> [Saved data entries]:
━━━━
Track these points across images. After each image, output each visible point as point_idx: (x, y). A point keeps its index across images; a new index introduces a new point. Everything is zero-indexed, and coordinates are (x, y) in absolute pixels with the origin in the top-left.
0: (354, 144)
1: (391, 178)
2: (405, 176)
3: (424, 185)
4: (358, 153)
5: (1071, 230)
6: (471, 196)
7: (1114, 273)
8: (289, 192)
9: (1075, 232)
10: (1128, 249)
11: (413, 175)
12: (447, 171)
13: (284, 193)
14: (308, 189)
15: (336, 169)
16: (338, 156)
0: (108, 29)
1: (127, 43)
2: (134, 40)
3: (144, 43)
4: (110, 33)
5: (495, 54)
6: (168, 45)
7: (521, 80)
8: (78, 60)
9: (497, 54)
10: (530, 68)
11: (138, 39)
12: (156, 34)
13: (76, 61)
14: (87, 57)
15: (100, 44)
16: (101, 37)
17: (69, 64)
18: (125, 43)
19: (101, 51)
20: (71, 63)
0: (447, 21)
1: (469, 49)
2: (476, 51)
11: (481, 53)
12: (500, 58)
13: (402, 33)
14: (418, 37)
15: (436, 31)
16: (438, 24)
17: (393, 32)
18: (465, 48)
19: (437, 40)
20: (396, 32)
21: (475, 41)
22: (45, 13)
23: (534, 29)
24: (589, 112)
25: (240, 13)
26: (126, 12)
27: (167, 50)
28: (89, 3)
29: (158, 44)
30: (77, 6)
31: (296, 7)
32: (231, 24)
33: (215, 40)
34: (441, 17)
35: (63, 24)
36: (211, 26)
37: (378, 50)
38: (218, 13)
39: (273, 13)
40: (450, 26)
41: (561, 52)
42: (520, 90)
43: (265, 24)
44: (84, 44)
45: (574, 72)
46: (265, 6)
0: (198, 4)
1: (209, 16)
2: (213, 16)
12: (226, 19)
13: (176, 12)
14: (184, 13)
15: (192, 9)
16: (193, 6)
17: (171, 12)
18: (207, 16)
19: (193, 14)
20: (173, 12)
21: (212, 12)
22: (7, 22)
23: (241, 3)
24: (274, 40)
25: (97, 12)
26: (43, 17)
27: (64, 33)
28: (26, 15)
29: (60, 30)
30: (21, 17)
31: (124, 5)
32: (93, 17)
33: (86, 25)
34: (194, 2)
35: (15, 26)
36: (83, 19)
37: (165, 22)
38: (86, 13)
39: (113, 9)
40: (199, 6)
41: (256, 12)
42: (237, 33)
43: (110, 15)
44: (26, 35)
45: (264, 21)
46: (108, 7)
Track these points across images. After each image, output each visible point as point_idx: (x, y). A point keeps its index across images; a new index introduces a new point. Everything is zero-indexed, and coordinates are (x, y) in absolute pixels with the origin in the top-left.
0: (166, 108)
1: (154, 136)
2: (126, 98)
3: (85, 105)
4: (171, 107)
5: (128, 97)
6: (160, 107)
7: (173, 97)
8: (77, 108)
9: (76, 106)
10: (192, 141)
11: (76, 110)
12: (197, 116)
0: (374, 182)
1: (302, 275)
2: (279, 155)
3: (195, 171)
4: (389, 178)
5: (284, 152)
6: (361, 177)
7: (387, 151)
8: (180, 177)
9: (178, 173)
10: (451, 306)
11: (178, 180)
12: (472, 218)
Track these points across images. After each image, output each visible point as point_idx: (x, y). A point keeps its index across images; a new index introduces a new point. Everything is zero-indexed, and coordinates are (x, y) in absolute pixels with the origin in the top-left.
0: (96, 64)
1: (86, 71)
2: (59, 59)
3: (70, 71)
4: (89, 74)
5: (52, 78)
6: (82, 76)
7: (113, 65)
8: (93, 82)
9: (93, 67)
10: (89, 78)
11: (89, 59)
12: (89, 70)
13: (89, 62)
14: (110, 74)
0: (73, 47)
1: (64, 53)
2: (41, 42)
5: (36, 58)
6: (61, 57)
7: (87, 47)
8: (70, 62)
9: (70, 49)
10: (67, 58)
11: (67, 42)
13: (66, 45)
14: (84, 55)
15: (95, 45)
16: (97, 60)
━━━━
> [Task item]:
Copy the data line for line, starting with its first line and stopping after the line that contains "20: (396, 32)".

> [Response below]:
Track these points across images. After each image, output each visible point as point_idx: (x, y). A point keeps its index across images; a new index introduces a new point. Everything is zero-indexed, and coordinates are (x, y) in absolute pixels with the origin in the top-left.
0: (354, 144)
1: (391, 178)
2: (405, 176)
3: (424, 185)
4: (358, 153)
5: (1071, 230)
6: (471, 196)
7: (1114, 273)
8: (289, 192)
9: (1075, 232)
10: (1128, 249)
11: (413, 175)
12: (447, 171)
13: (284, 193)
14: (308, 189)
15: (336, 169)
16: (338, 156)
0: (108, 29)
1: (127, 43)
2: (134, 40)
3: (144, 43)
4: (110, 33)
5: (495, 54)
6: (168, 45)
7: (521, 80)
8: (78, 60)
9: (497, 54)
10: (530, 68)
11: (138, 39)
12: (156, 34)
13: (76, 61)
14: (87, 57)
15: (100, 44)
16: (101, 37)
17: (69, 64)
18: (125, 43)
19: (101, 51)
20: (71, 63)
0: (447, 21)
1: (469, 49)
2: (476, 51)
11: (481, 53)
12: (500, 58)
13: (402, 33)
14: (418, 37)
15: (436, 31)
16: (438, 24)
17: (393, 32)
18: (465, 48)
19: (437, 40)
20: (396, 32)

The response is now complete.